At the foundation, Eileen reveals that Asher has moved one billion dollars out of the foundation for Carol's estate planning. When Brooke raises the Throop School proposal, Asher dismisses it, recalling her original mention of $10,000 for an arts program at Endeavor and declaring that same amount for Ghalyela, calling it justice. Brooke is devastated by the gap between the already-approved million-dollar oyster grant and the pittance offered for the souls of Black children.
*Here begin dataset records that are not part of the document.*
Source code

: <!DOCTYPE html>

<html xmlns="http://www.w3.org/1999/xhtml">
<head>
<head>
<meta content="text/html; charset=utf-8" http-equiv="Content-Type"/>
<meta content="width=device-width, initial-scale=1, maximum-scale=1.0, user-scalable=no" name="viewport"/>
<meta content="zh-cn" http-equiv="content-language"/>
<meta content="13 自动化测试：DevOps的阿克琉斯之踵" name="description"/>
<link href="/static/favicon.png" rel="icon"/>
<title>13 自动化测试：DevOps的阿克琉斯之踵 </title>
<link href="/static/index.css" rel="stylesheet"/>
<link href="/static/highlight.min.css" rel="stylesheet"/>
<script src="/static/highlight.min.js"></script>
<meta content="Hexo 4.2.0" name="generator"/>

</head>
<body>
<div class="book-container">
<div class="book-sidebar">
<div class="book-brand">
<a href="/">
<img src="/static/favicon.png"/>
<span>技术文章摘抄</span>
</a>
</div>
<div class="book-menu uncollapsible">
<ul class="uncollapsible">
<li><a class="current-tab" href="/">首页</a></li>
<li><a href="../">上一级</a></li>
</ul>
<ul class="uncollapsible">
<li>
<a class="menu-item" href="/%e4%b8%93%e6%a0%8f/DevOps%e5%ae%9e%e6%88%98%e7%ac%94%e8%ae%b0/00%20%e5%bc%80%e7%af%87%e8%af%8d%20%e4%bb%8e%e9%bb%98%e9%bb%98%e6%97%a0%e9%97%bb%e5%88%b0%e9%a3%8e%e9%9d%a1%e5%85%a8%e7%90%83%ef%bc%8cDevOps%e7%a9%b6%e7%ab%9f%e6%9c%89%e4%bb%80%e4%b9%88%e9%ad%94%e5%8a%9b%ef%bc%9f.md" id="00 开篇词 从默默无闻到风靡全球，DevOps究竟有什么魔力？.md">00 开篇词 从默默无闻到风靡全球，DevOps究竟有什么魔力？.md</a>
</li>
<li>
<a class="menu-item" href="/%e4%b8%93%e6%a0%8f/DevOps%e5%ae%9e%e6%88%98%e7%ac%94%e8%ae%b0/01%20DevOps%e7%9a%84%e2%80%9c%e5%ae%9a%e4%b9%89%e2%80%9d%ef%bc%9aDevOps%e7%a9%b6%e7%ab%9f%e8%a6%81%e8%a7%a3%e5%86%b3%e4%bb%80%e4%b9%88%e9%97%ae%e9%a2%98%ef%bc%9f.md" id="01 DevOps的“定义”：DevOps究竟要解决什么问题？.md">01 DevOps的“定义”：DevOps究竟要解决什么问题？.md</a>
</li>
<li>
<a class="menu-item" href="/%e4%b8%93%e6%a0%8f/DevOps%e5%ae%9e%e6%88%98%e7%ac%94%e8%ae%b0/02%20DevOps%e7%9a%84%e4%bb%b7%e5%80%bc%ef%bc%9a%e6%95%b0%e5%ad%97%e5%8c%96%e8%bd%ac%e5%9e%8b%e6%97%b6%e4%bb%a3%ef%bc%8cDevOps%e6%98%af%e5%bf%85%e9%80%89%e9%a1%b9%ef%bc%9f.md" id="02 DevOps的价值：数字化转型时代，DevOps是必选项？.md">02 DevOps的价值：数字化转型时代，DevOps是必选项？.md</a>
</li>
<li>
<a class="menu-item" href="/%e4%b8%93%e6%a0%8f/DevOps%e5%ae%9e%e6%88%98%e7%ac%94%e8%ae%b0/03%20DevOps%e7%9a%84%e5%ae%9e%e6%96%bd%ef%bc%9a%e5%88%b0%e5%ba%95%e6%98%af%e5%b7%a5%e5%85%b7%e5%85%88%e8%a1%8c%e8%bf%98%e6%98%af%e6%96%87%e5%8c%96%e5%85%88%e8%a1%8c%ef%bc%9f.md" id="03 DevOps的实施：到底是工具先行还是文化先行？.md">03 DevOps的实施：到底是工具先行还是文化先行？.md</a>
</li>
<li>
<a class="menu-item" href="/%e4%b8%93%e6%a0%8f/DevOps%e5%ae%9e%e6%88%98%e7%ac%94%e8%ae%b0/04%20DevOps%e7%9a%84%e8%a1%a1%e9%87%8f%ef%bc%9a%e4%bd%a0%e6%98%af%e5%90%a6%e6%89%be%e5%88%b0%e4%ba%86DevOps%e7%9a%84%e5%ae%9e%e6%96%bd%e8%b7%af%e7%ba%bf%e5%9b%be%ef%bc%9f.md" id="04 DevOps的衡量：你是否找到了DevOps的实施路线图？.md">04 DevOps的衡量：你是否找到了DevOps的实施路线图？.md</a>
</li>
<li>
The novel's climax arrives at Carol's birthday party at the Jaffees' sprawling Greenwich estate. Brooke tours the 19,000-square-foot home, seeing masterpieces by Francis Bacon and David Hockney. She encounters Asher's driver and his family gathered in a back room; the driver's eldest daughter, Amina, sharply corrects Brooke, revealing that her father's name is Christophe, not Christopher, and that he is the son of a Cameroonian Supreme Court judge. When Carol brusquely orders Brooke to direct guests to a back bar, Brooke picks up a silver tray and begins working as a server. She slips upstairs during the party, draws herself a bath in the bathroom adjoining Carol's office, and is discovered by Natalie, who summons Asher.
Asher finds Brooke emerging from the steaming bathroom. Natalie presents her evidence: the forged salary letter, the Saks purchases, the excessive car service vouchers. After Natalie leaves, Brooke abandons her rehearsed pitch and demands that Asher buy her the apartment, arguing that the rules governing ordinary people have never applied to him. When he resists, she escalates, offering to bear him a child and name the baby Linda. Asher is repulsed and orders her to leave.
Brooke descends the stairs, pauses before a Diebenkorn painting in the foyer, then walks out the front door into the cool night. She removes her shoes and leaves them on the gravel. Barefoot, she follows the yellow lines of the road into the darkness, alone, with no sense of direction but a feeling that she is free.